The newcomers integrated well in Protestant England, spreading out across the country and intermarrying with the native English. Today, hundreds of thousands of British people can trace their descent from the Huguenots and many appear to be  proud of the connection.

Stan Rondeau, a retired printer, was delighted when he discovered his Huguenot roots.

“It certainly gave me something to crow about," says Rondeau, speaking at the Huguenot Festival in Spitalfields.

The most popular stand at the festival offered visitors the chance to trace their own family trees. Julie Dyet was eager to check her Huguenot heritage, although she was not sure her father would be thrilled to discover a French family connection.

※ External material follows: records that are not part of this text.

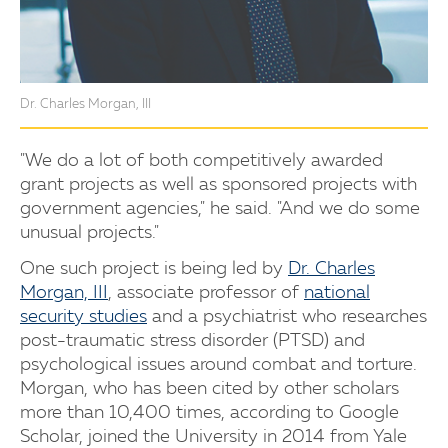
Dr. Charles Morgan, III
"We do a lot of both competitively awarded
grant projects as well as sponsored projects with
government agencies," he said. "And we do some
unusual projects."
One such project is being led by
Dr. Charles
Morgan, III
, associate professor of
national
security studies
and a psychiatrist who researches
post-traumatic stress disorder (PTSD) and
psychological issues around combat and torture.
Morgan, who has been cited by other scholars
more than 10,400 times, according to Google
Scholar, joined the University in 2014 from Yale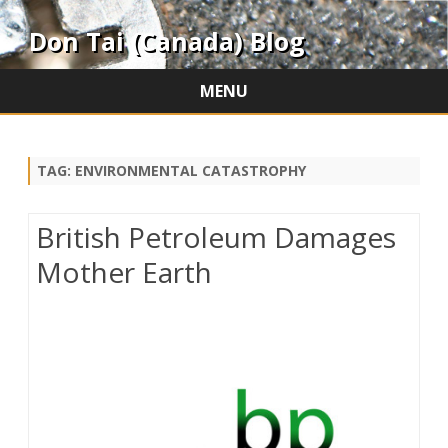
Don Tai (Canada) Blog
MENU
Skip
to
content
TAG:
ENVIRONMENTAL CATASTROPHY
British Petroleum Damages
Mother Earth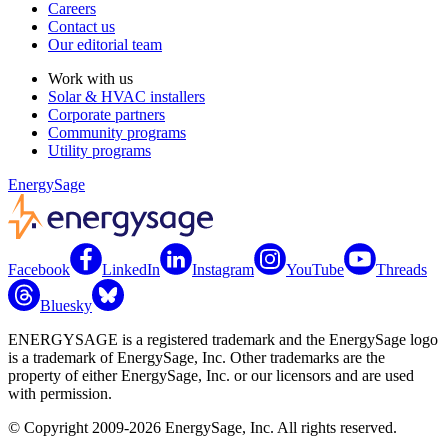
Careers
Contact us
Our editorial team
Work with us
Solar & HVAC installers
Corporate partners
Community programs
Utility programs
EnergySage
Facebook
LinkedIn
Instagram
YouTube
Threads
Bluesky
ENERGYSAGE is a registered trademark and the EnergySage logo
is a trademark of EnergySage, Inc. Other trademarks are the
property of either EnergySage, Inc. or our licensors and are used
with permission.
© Copyright 2009-2026 EnergySage, Inc. All rights reserved.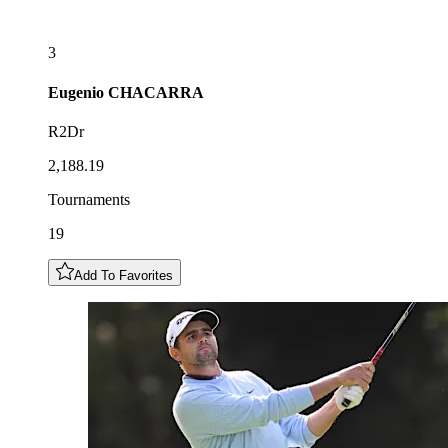
3
Eugenio
CHACARRA
R2Dr
2,188.19
Tournaments
19
Add To Favorites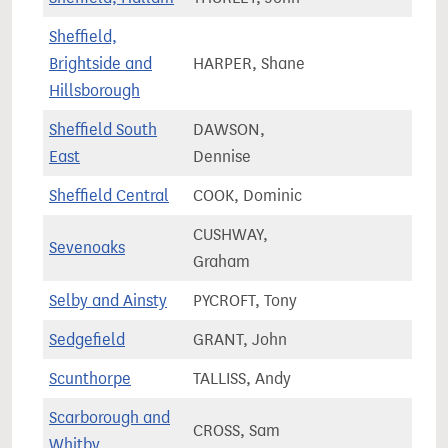
Sheffield,
Brightside and
HARPER, Shane
70,3
Hillsborough
Sheffield South
DAWSON,
68,9
East
Dennise
Sheffield Central
COOK, Dominic
77,5
CUSHWAY,
Sevenoaks
71,5
Graham
Selby and Ainsty
PYCROFT, Tony
75,9
Sedgefield
GRANT, John
63,8
Scunthorpe
TALLISS, Andy
61,5
Scarborough and
CROSS, Sam
73,5
Whitby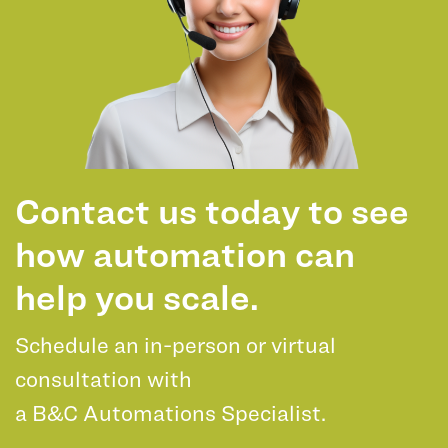
Contact us today to see
how automation can
help you scale.
Schedule an in-person or virtual
consultation with
a B&C Automations Specialist.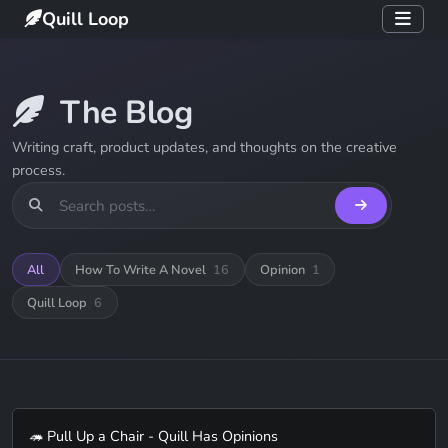
Quill Loop
The Blog
Writing craft, product updates, and thoughts on the creative
process.
All
How To Write A Novel
16
Opinion
1
Quill Loop
6
🦔 Pull Up a Chair - Quill Has Opinions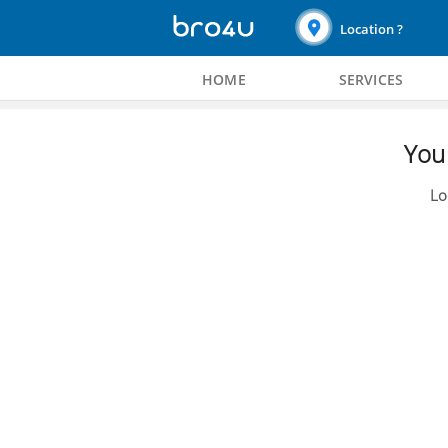
Location ?
HOME
SERVICES
You 
Lo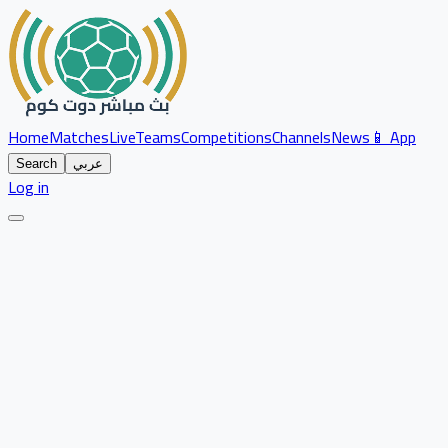
Home
Matches
Live
Teams
Competitions
Channels
News
📱 App
Search
عربي
Log in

“I think my dad would be a bit upset because all he keeps saying is ‘I hate garlic!' He doesn’t like the French!” she laughs.

Given the ancient hostility between the English and the French, it seems extraordinary that so many French people could arrive in England in the 17th century, and settle down and do well.

Within a decade of arriving, Huguenots were involved in setting up England’s first central bank, and they swiftly spread into many other businesses, helping to fuel the Industrial Revolution. England benefited enormously from the influx while France was deprived of some of its most energetic and talented citizens.

As so often with immigration, the native country’s loss was the host country’s gain.